CU PSYCH PROFESSOR KIDNAPS FOSTER CHILD the headline screamed. Some stringer in Boulder had picked the story up from the court records and run with the lead. The child’s biological mother had been quoted as saying: “She was supposed to give me back my little boy yesterday, but no one can find her. My heart is breaking.”

The Pope woman’s lawyer had stated: “I am turning this case over to the federal authorities today. Grace Bennett’s actions are reprehensible.”

“Jay,” Renee had said, “look at this. Kidnapping.” She’d pushed the paper under his nose.

He’d read carefully and methodically. Jay was a slow-moving, heavyset man, giving some people the idea that he was also mentally slow. But Renee knew better. Her husband was a brilliant, calculating statistician for the FBI. The tortoise to her hare.

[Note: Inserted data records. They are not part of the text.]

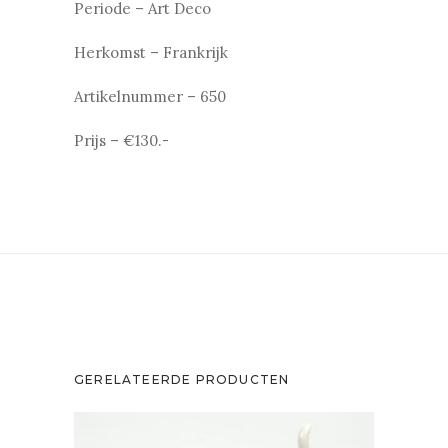
Periode – Art Deco
Herkomst – Frankrijk
Artikelnummer – 650
Prijs – €130.-
GERELATEERDE PRODUCTEN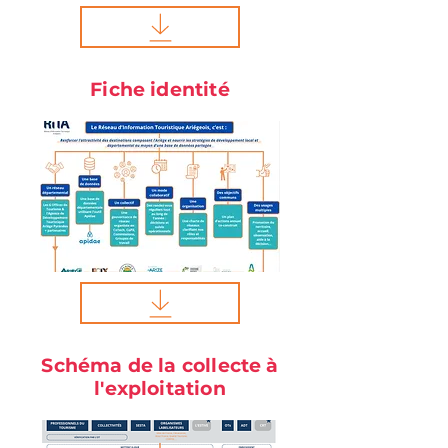
Fiche identité
Schéma de la collecte à
l'exploitation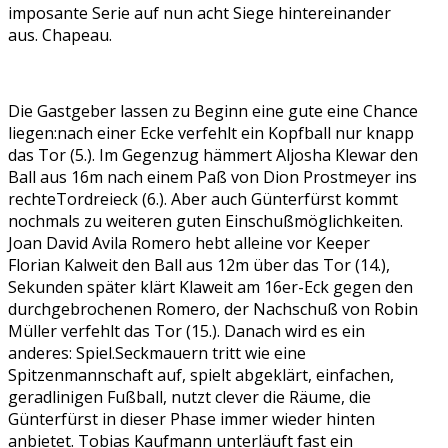
imposante Serie auf nun acht Siege hintereinander
aus. Chapeau.
Die Gastgeber lassen zu Beginn eine gute eine Chance
liegen:nach einer Ecke verfehlt ein Kopfball nur knapp
das Tor (5.). Im Gegenzug hämmert Aljosha Klewar den
Ball aus 16m nach einem Paß von Dion Prostmeyer ins
rechteTordreieck (6.). Aber auch Günterfürst kommt
nochmals zu weiteren guten Einschußmöglichkeiten.
Joan David Avila Romero hebt alleine vor Keeper
Florian Kalweit den Ball aus 12m über das Tor (14.),
Sekunden später klärt Klaweit am 16er-Eck gegen den
durchgebrochenen Romero, der Nachschuß von Robin
Müller verfehlt das Tor (15.). Danach wird es ein
anderes: Spiel.Seckmauern tritt wie eine
Spitzenmannschaft auf, spielt abgeklärt, einfachen,
geradlinigen Fußball, nutzt clever die Räume, die
Günterfürst in dieser Phase immer wieder hinten
anbietet. Tobias Kaufmann unterläuft fast ein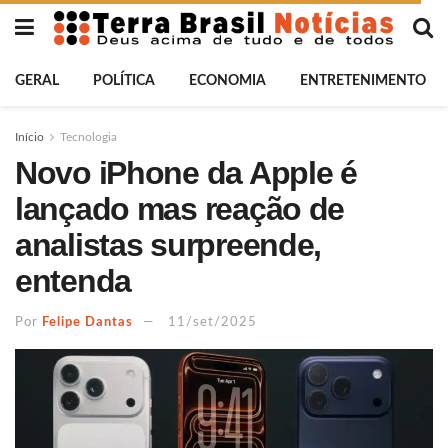
GERAL
POLÍTICA
ECONOMIA
ENTRETENIMENTO
Início
Tecnologia
Novo iPhone da Apple é
lançado mas reação de
analistas surpreende,
entenda
Por
Felipe Dantas
11/set/2025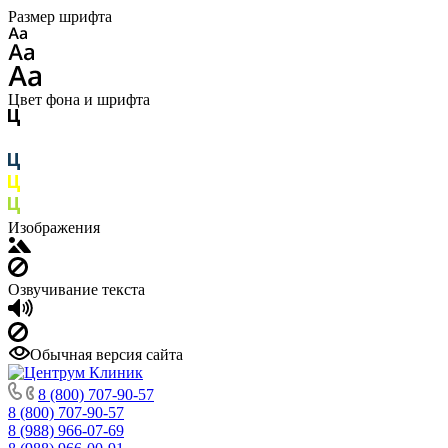
Размер шрифта
Цвет фона и шрифта
Изображения
Озвучивание текста
Обычная версия сайта
8 (800) 707-90-57
8 (800) 707-90-57
8 (988) 966-07-69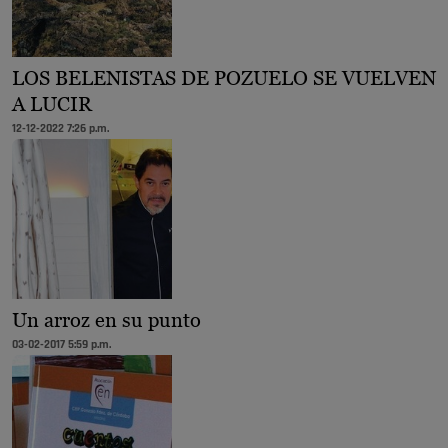
LOS BELENISTAS DE POZUELO SE VUELVEN
A LUCIR
12-12-2022 7:26 p.m.
Un arroz en su punto
03-02-2017 5:59 p.m.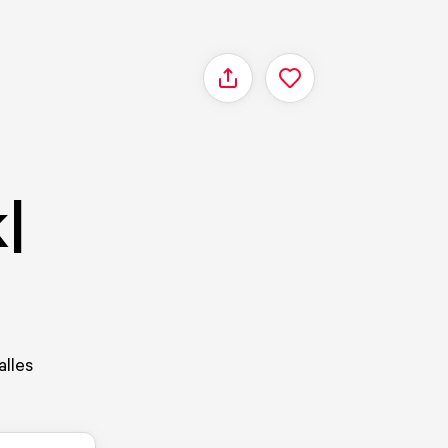
Delen
|
alles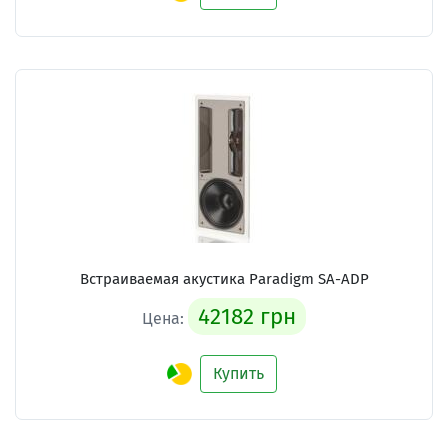
Встраиваемая акустика Paradigm SA-ADP
42182 грн
Цена:
Купить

She loved her husband. He was her opposite, fitting into her mental and emotional hollows with perfection. He was her rock, and she knew she’d flounder without him. She was aware that people thought them an incongruous couple and that Jay must bore her. But those people didn’t know Jay. Nor did they know her.

What seemed to be slowness was careful consideration. He was brilliant, yet still down to earth, and he saw the world perfectly and objectively for what it was. Jay had proposed the move from Washington, D.C., to Denver, insisting that they’d each have more opportunity for promotion, and he’d been right, as usual.

“So this Grace Bennett took the kid and disappeared,” he had said, watching Renee. “You have any idea why?”

“Selfishness,” Renee had replied instantly.

“It says right here she had the boy for four years. Presumably, the biological mother couldn’t—or, more likely, wouldn’t—take care of her son.”

“You don’t know that.”

“Tell me why a college professor, a woman with an excellent career, would give it all up and run away,” Jay had said mildly.

“I don’t know. But I bet our office gets this case. God, I hope they let me have it.” She’d grinned, her teeth white against her café-au-lait skin. “It’s got promotion written all over it.”

Driving with Jay from their home in Englewood to work that morning, Renee talked of inconsequential matters—when Jay’s widowed mother was coming to visit, who would do the grocery shopping, a movie Renee wanted to see. But her mind was listing the steps an agent would have to take to find the runaway professor.

Interview the grieving mother; do a computer check on Bennett; talk to friends and neighbors of the woman, relatives. Out-of-state relatives? Boyfriend? Co-workers, yes. Did little Charles Pope attend day care?

All right, so the case wasn’t hers, but she still couldn’t stop thinking about it.

Jay parked in the usual place near the downtown Denver Federal Building, and they walked to the entrance together. He kissed her on the cheek, as he did every morning, and they parted ways, going to separate offices.

They both loved Denver now, a sprawling western city that was growing by leaps and bounds. True, it was hot in summer, but not with the cloying and oppressive heat of Washington. And always, when she looked to the west, the tall, cool, snow-capped peaks of the Rocky Mountains stood sentinel.